A variety of pulmonary pathologies, in particular interstitial lung diseases, are characterized by thickening of the pulmonary blood-gas barrier tissues, and this thickening results in reduced gas exchange. Such diffusive impairment is challenging to quantify spatially, because the distributions of the metabolically relevant gases (CO2 and O2) cannot be detected directly within the lungs. Hyperpolarized (HP) 129Xe is a promising surrogate for these metabolic gases, because MR spectroscopy and imaging allow gaseous alveolar 129Xe to be detected separately from 129Xe dissolved in the red blood cells (RBCs) and in the adjacent barrier tissues (blood plasma and lung interstitium).

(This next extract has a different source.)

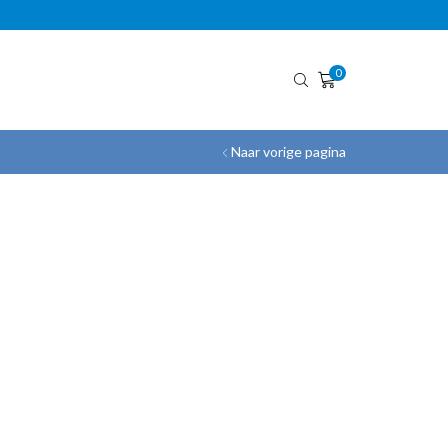
GRATIS VERZENDING!
0
Naar vorige pagina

Further, because 129Xe reaches the RBCs by diffusing across the same barrier tissues as O2barrier thickening will delay 129Xe transit and, thus, reduce RBC-specific 129Xe MR signal. Here we exploited these properties to generate 3D, MR images of 129Xe uptake by the RBCs in two groups of rats. In the experimental group, unilateral fibrotic injury was generated prior to imaging by instilling Bleomycin into one lung. In the control group, a unilateral sham instillation of saline was performed. Uptake of 129Xe by the RBCs, quantified as the fraction of RBC signal relative to total dissolved 129Xe signal, was significantly reduced (P = 0.03) in the injured lungs of Bleomycin-treated animals. In contrast, no significant difference (P=0.56) was observed between the saline-treated and untreated lungs of control animals. Together, these results indicate that 3D MRI of HP 129Xe dissolved in the pulmonary tissues can provide useful biomarkers of impaired diffusive gas exchange resulting from fibrotic thickening.